- [Task]
Please give the whole listing again exactly, without any of its pictures.

- [Records for the task]
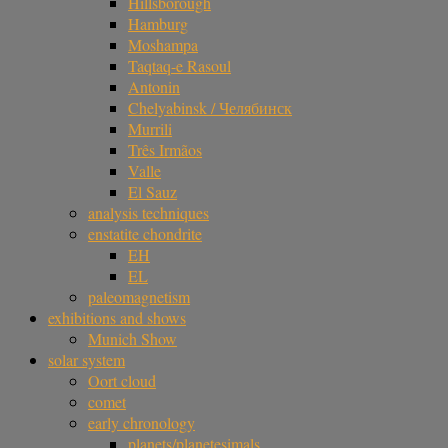
Hillsborough
Hamburg
Moshampa
Taqtaq-e Rasoul
Antonin
Chelyabinsk / Челябинск
Murrili
Três Irmãos
Valle
El Sauz
analysis techniques
enstatite chondrite
EH
EL
paleomagnetism
exhibitions and shows
Munich Show
solar system
Oort cloud
comet
early chronology
planets/planetesimals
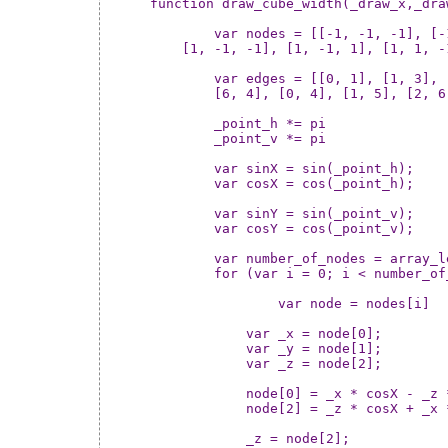
function draw_cube_width(_draw_x,_dra
	var nodes = [[-1, -1, -1], [-1, -1, 1], [-1, 1, -1], [-1, 1, 1],

    [1, -1, -1], [1, -1, 1], [1, 1, -
	var edges = [[0, 1], [1, 3], [3, 2], [2, 0], [4, 5], [5, 7], [7, 6],

	[6, 4], [0, 4], [1, 5], [2, 6], [3, 7]];

	_point_h *= pi

	_point_v *= pi

	var sinX = sin(_point_h);

	var cosX = cos(_point_h);

	var sinY = sin(_point_v);

	var cosY = cos(_point_v);

	var number_of_nodes = array_length(nodes)

	for (var i = 0; i < number_of_nodes; ++i) {

		var node = nodes[i]

	    var _x = node[0];

	    var _y = node[1];

	    var _z = node[2];

	    node[0] = _x * cosX - _z * sinX;

	    node[2] = _z * cosX + _x * sinX;

	    _z = node[2];
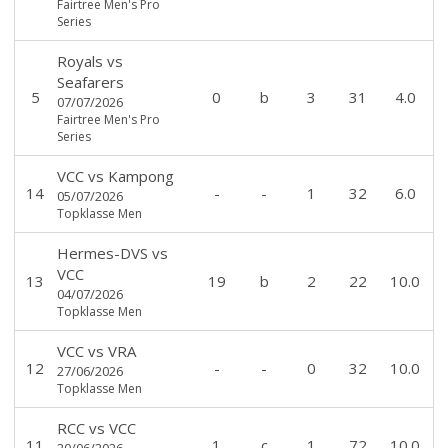
Fairtree Men's Pro
Series
Royals
vs
Seafarers
5
0
b
3
31
4.0
07/07/2026
Fairtree Men's Pro
Series
VCC
vs
Kampong
14
-
-
1
32
6.0
05/07/2026
Topklasse Men
Hermes-DVS
vs
VCC
13
19
b
2
22
10.0
04/07/2026
Topklasse Men
VCC
vs
VRA
12
-
-
0
32
10.0
27/06/2026
Topklasse Men
RCC
vs
VCC
11
1
c
1
72
10.0
20/06/2026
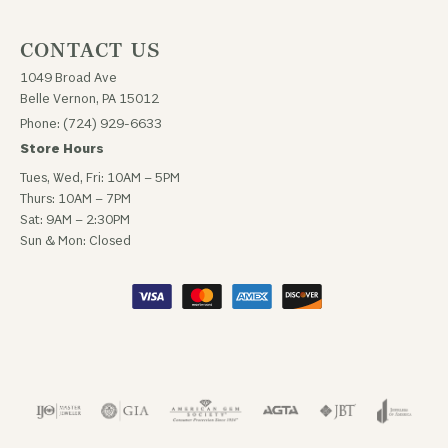
CONTACT US
1049 Broad Ave
Belle Vernon, PA 15012
Phone: (724) 929-6633
Store Hours
Tues, Wed, Fri: 10AM – 5PM
Thurs: 10AM – 7PM
Sat: 9AM – 2:30PM
Sun & Mon: Closed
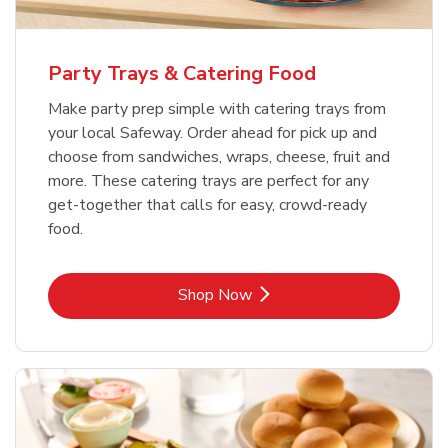
Party Trays & Catering Food
Make party prep simple with catering trays from
your local Safeway. Order ahead for pick up and
choose from sandwiches, wraps, cheese, fruit and
more. These catering trays are perfect for any
get-together that calls for easy, crowd-ready
food.
Link Opens in New Tab
Shop Now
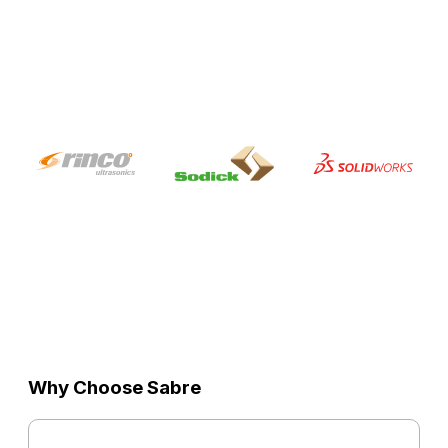
Why Choose Sabre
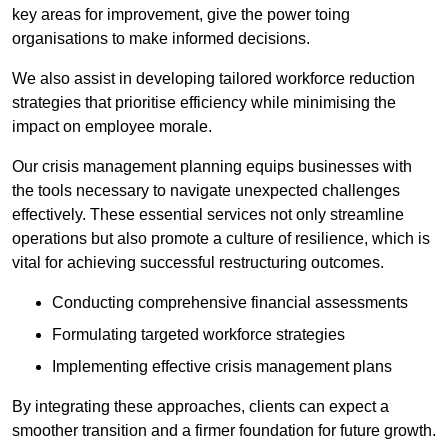
key areas for improvement, give the power toing
organisations to make informed decisions.
We also assist in developing tailored workforce reduction
strategies that prioritise efficiency while minimising the
impact on employee morale.
Our crisis management planning equips businesses with
the tools necessary to navigate unexpected challenges
effectively. These essential services not only streamline
operations but also promote a culture of resilience, which is
vital for achieving successful restructuring outcomes.
Conducting comprehensive financial assessments
Formulating targeted workforce strategies
Implementing effective crisis management plans
By integrating these approaches, clients can expect a
smoother transition and a firmer foundation for future growth.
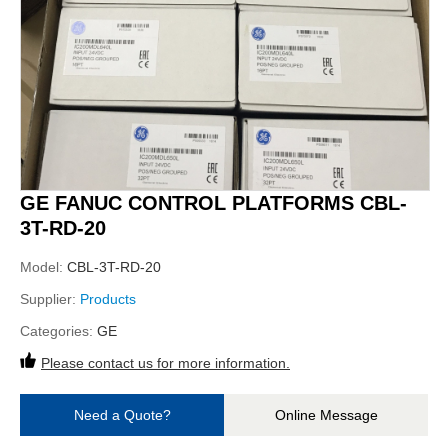
GE FANUC CONTROL PLATFORMS CBL-
3T-RD-20
Model:
CBL-3T-RD-20
Supplier:
Products
Categories:
GE
Please contact us for more information.
Need a Quote?
Online Message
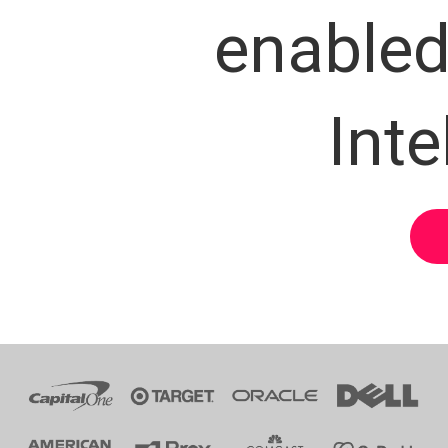
enabled 
Inte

- [Output below]
Hillsborough
Hamburg
Moshampa
Taqtaq-e Rasoul
Antonin
Chelyabinsk / Челябинск
Murrili
Três Irmãos
Valle
El Sauz
analysis techniques
enstatite chondrite
EH
EL
paleomagnetism
exhibitions and shows
Munich Show
solar system
Oort cloud
comet
early chronology
planets/planetesimals
function draw_cube_width(_draw_x,_dra
	var nodes = [[-1, -1, -1], [-1, -1, 1], [-1, 1, -1], [-1, 1, 1],

    [1, -1, -1], [1, -1, 1], [1, 1, -
	var edges = [[0, 1], [1, 3], [3, 2], [2, 0], [4, 5], [5, 7], [7, 6],

	[6, 4], [0, 4], [1, 5], [2, 6], [3, 7]];

	_point_h *= pi

	_point_v *= pi

	var sinX = sin(_point_h);

	var cosX = cos(_point_h);

	var sinY = sin(_point_v);

	var cosY = cos(_point_v);

	var number_of_nodes = array_length(nodes)

	for (var i = 0; i < number_of_nodes; ++i) {

		var node = nodes[i]

	    var _x = node[0];

	    var _y = node[1];

	    var _z = node[2];

	    node[0] = _x * cosX - _z * sinX;

	    node[2] = _z * cosX + _x * sinX;

	    _z = node[2];
Fairtree Men's Pro
Series
Royals
vs
Seafarers
5
0
b
3
31
4.0
07/07/2026
Fairtree Men's Pro
Series
VCC
vs
Kampong
14
-
-
1
32
6.0
05/07/2026
Topklasse Men
Hermes-DVS
vs
VCC
13
19
b
2
22
10.0
04/07/2026
Topklasse Men
VCC
vs
VRA
12
-
-
0
32
10.0
27/06/2026
Topklasse Men
RCC
vs
VCC
11
1
c
1
72
10.0
20/06/2026
CONTACT US
1049 Broad Ave
Belle Vernon, PA 15012
Phone: (724) 929-6633
Store Hours
Tues, Wed, Fri: 10AM – 5PM
Thurs: 10AM – 7PM
Sat: 9AM – 2:30PM
Sun & Mon: Closed
Party Trays & Catering Food
Make party prep simple with catering trays from
your local Safeway. Order ahead for pick up and
choose from sandwiches, wraps, cheese, fruit and
more. These catering trays are perfect for any
get-together that calls for easy, crowd-ready
food.
Link Opens in New Tab
Shop Now
Why Choose Sabre
key areas for improvement, give the power toing
organisations to make informed decisions.
We also assist in developing tailored workforce reduction
strategies that prioritise efficiency while minimising the
impact on employee morale.
Our crisis management planning equips businesses with
the tools necessary to navigate unexpected challenges
effectively. These essential services not only streamline
operations but also promote a culture of resilience, which is
vital for achieving successful restructuring outcomes.
Conducting comprehensive financial assessments
Formulating targeted workforce strategies
Implementing effective crisis management plans
By integrating these approaches, clients can expect a
smoother transition and a firmer foundation for future growth.
GE FANUC CONTROL PLATFORMS CBL-
3T-RD-20
Model:
CBL-3T-RD-20
Supplier:
Products
Categories:
GE
Please contact us for more information.
Need a Quote?
Online Message
enabled 
Inte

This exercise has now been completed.